"""
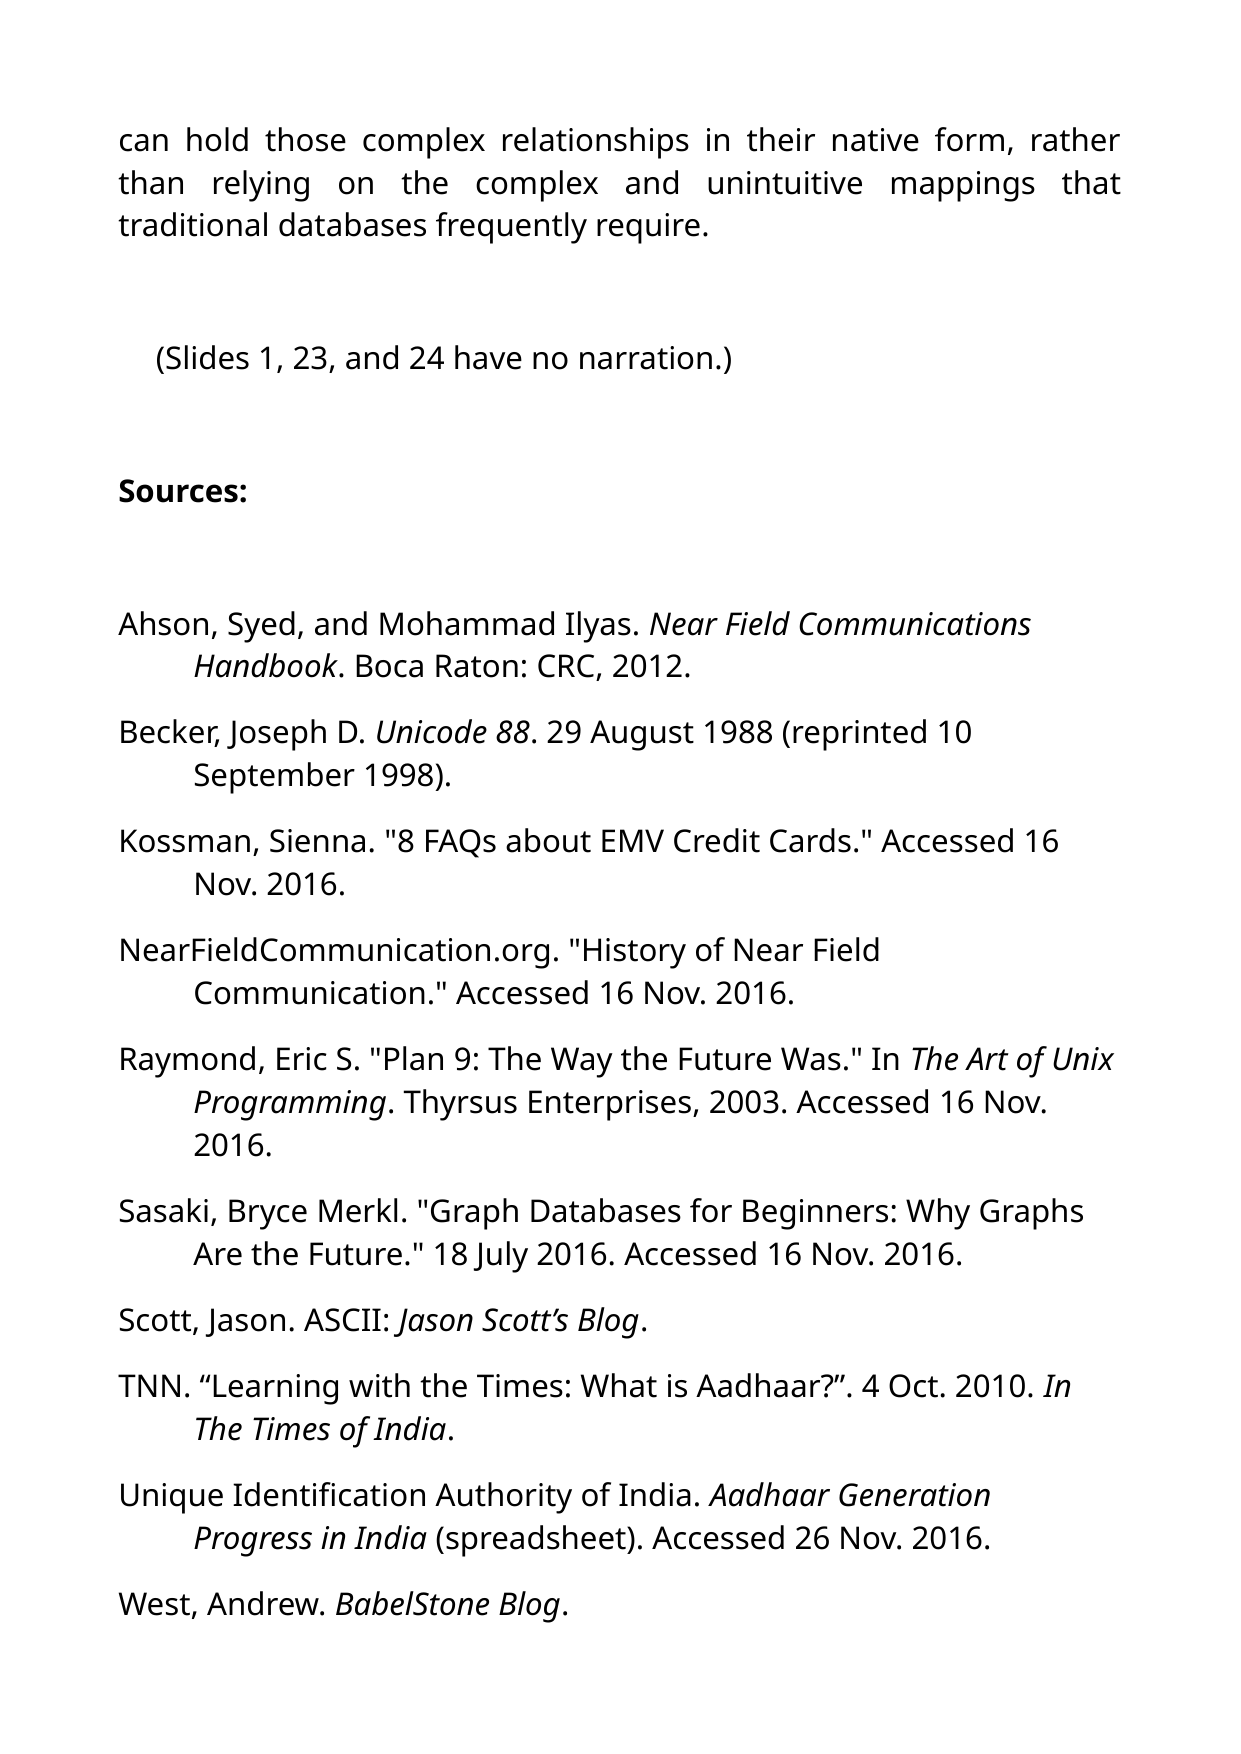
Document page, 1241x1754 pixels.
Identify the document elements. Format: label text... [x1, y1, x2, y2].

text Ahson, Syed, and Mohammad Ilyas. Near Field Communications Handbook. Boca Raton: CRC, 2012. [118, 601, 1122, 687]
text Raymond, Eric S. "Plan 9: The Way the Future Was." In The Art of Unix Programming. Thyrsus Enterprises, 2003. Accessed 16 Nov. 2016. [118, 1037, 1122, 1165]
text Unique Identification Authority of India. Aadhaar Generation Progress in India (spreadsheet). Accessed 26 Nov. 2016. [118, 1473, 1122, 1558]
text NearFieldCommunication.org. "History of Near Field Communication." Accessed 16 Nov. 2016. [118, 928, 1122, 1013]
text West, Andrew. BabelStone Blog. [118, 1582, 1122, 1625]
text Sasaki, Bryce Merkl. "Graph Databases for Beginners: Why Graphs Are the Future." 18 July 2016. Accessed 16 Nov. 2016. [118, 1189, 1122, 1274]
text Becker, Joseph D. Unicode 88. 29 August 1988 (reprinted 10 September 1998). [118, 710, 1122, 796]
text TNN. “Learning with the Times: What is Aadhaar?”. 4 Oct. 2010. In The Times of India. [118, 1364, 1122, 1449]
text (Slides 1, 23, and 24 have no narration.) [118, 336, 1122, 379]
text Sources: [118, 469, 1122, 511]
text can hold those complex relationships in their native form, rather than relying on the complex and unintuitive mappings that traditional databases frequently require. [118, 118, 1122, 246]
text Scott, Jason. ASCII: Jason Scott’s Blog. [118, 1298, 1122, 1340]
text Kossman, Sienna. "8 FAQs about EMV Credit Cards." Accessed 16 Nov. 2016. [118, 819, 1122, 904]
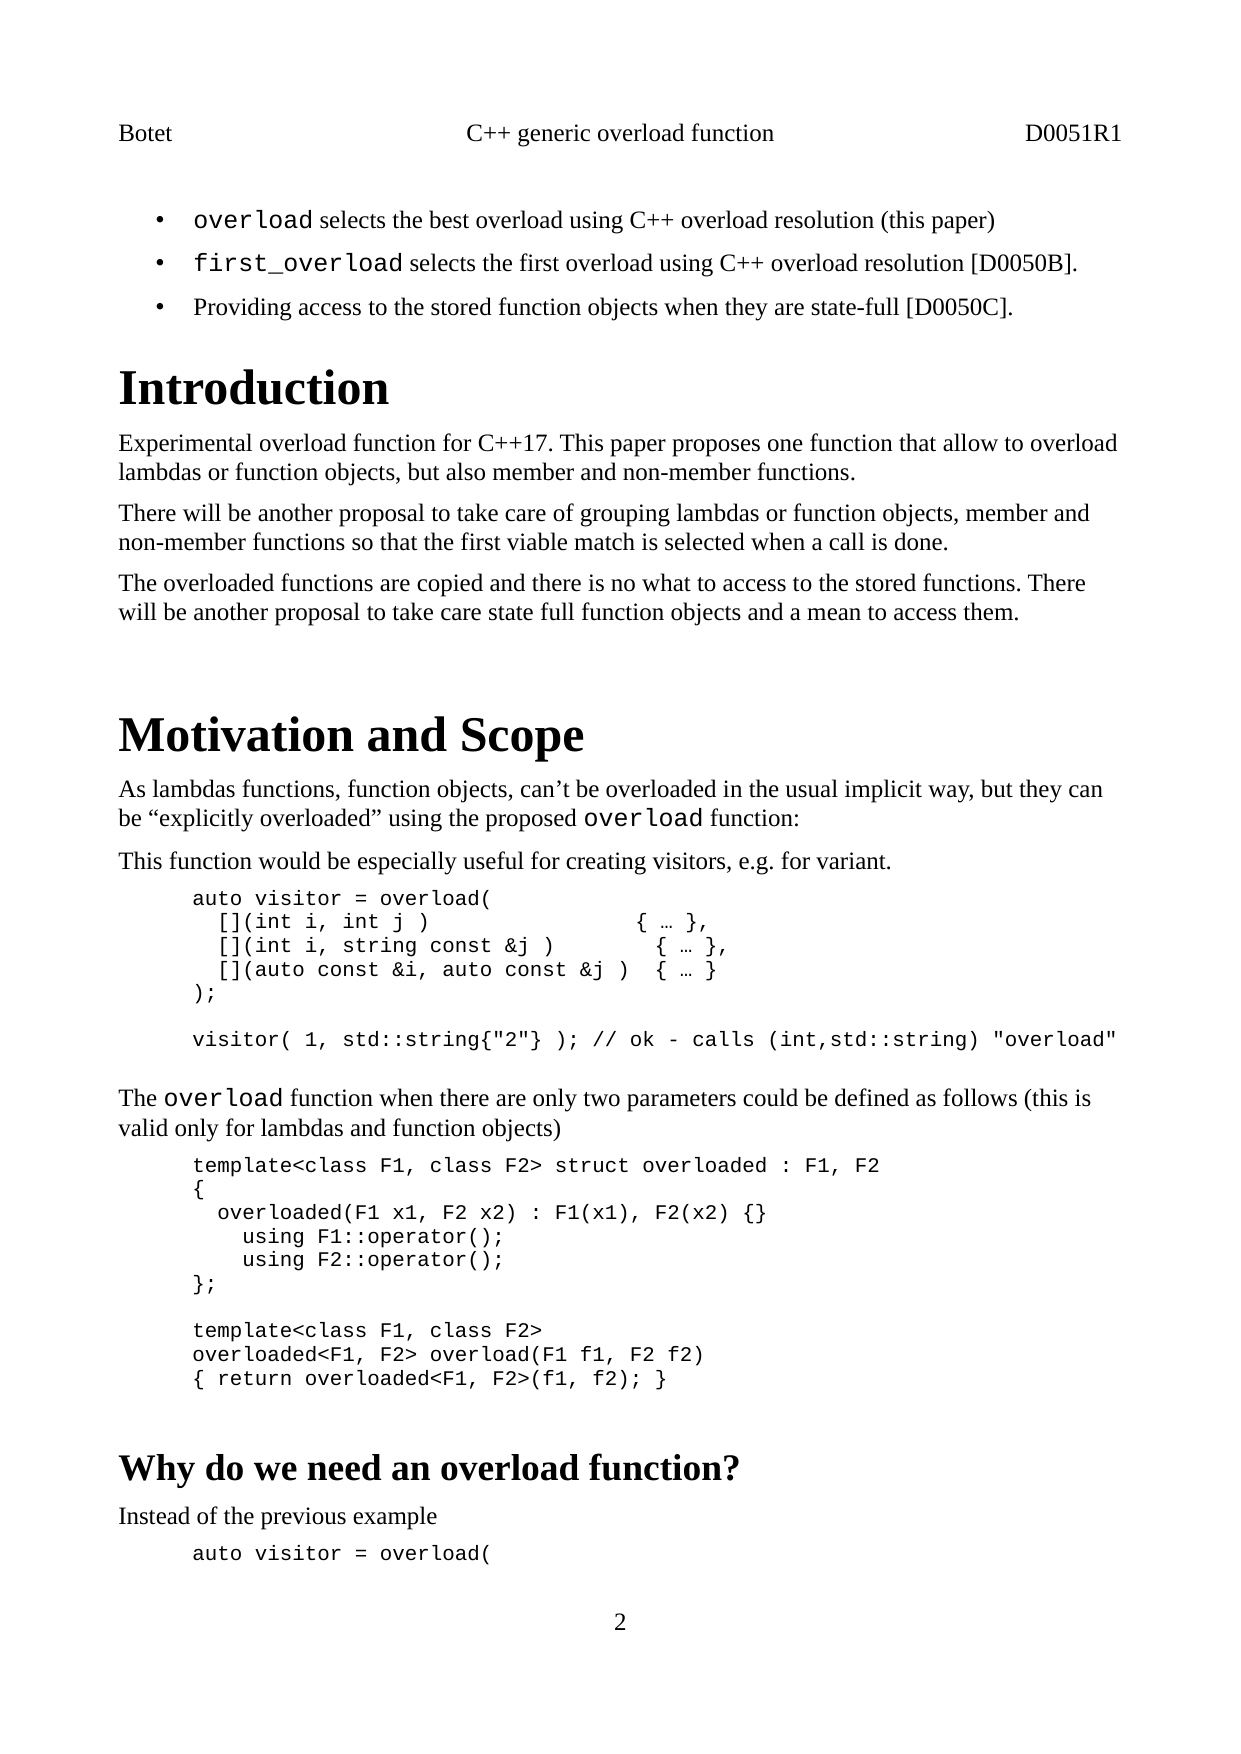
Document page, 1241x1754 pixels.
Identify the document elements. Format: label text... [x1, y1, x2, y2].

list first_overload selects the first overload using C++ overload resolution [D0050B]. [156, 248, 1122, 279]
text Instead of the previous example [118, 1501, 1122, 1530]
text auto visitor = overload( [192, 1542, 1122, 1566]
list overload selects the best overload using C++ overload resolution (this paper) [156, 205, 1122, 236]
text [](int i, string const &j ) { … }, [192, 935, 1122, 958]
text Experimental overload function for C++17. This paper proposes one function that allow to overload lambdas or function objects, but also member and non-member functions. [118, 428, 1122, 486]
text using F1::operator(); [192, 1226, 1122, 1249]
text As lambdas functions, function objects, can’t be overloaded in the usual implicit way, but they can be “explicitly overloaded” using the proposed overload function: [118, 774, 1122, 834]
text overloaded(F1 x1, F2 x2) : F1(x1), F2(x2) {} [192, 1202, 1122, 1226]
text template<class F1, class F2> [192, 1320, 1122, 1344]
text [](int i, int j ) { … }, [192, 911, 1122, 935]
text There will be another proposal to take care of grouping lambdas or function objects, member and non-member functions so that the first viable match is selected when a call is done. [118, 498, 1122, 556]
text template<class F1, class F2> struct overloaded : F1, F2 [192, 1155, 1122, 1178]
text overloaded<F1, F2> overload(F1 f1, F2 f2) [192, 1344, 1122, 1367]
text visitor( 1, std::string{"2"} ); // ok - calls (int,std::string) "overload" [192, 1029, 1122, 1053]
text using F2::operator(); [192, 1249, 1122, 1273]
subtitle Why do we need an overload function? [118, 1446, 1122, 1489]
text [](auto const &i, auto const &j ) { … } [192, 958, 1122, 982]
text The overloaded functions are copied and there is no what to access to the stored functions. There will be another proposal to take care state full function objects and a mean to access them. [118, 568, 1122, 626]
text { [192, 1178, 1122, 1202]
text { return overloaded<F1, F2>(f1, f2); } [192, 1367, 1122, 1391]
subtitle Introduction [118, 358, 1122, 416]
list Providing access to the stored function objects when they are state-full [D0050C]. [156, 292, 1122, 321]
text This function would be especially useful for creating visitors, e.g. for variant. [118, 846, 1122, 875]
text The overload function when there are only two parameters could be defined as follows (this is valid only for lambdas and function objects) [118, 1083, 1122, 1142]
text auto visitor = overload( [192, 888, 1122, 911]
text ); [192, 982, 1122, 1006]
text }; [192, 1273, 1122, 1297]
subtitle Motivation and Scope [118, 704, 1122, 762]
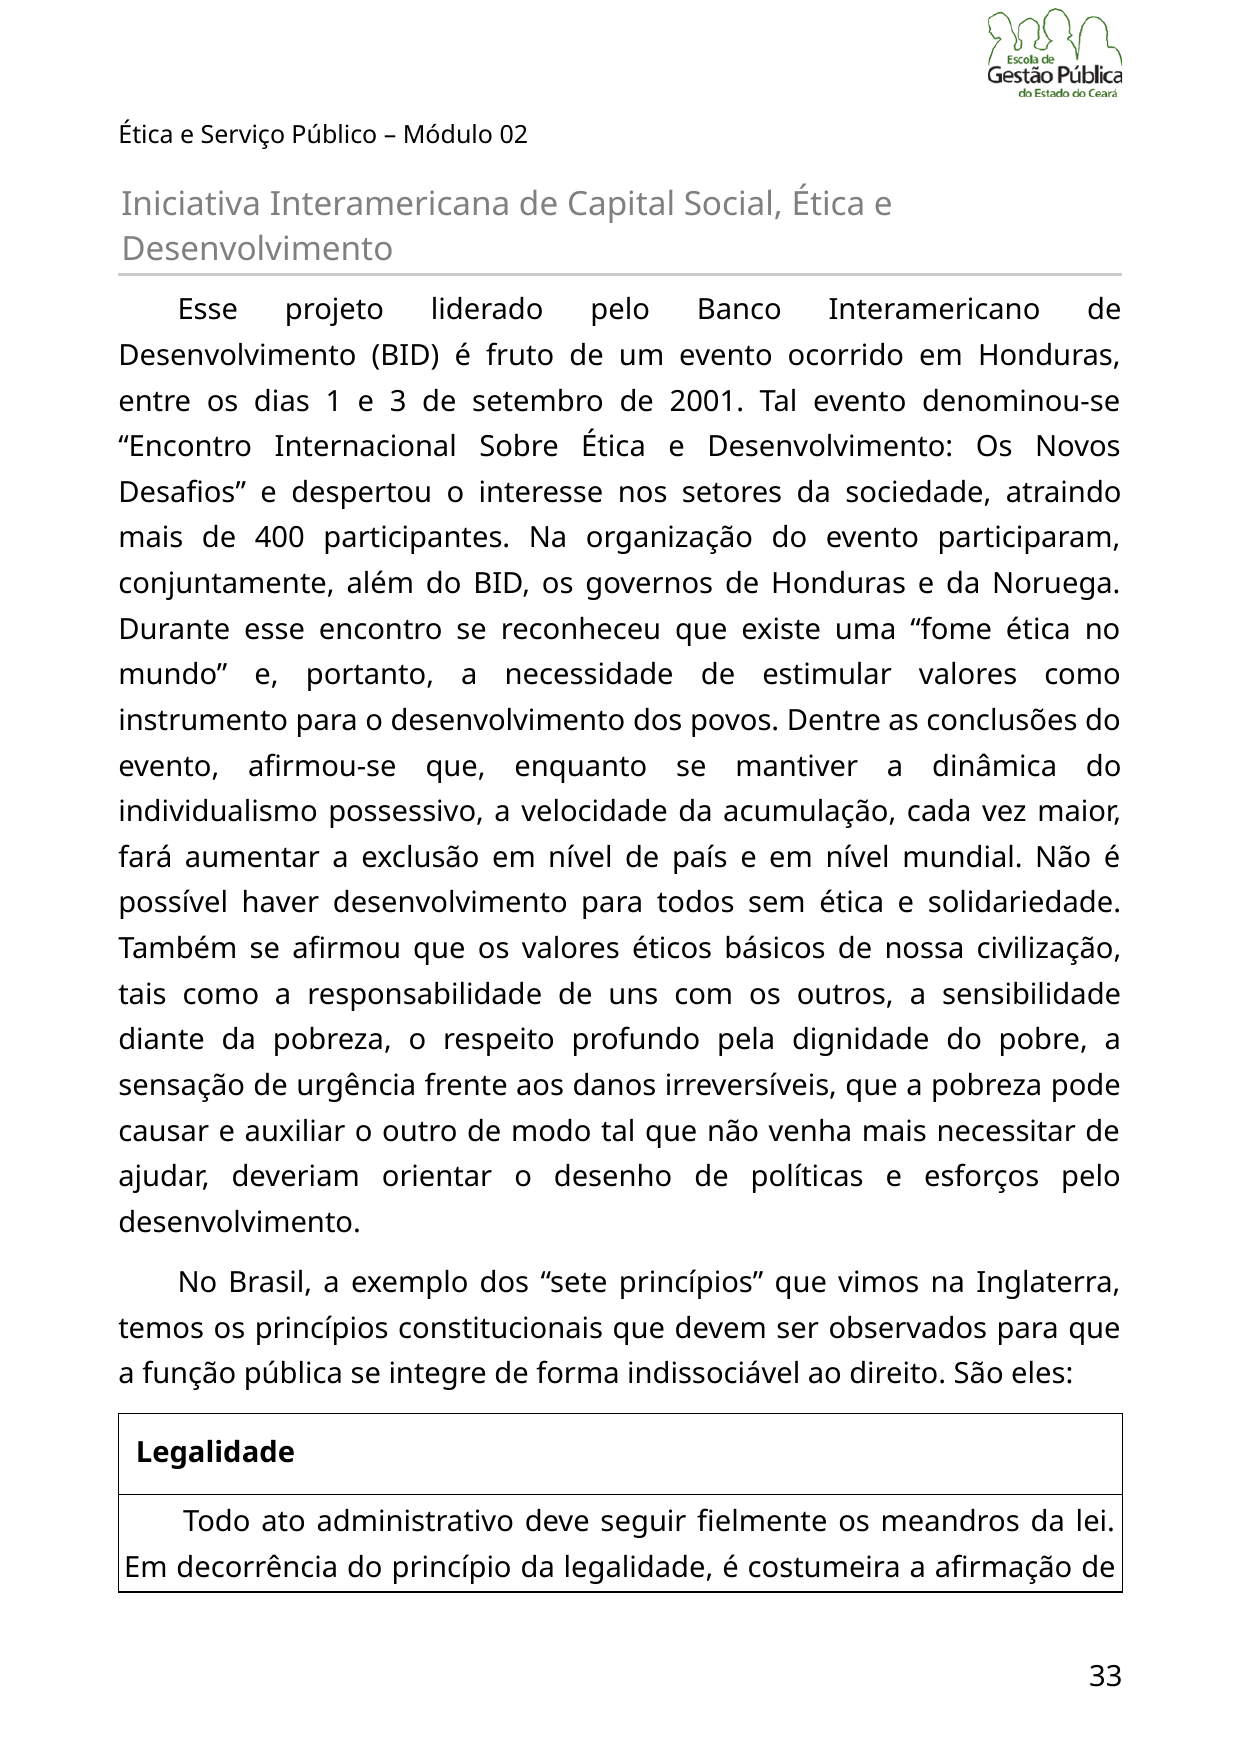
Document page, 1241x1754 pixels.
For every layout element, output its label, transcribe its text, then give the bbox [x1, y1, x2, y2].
"""
» **What the task asks**
Show each line of the rows above that contains the word "selects".

» **Written answer**
list first_overload selects the first overload using C++ overload resolution [D0050B]. [156, 248, 1122, 279]
list overload selects the best overload using C++ overload resolution (this paper) [156, 205, 1122, 236]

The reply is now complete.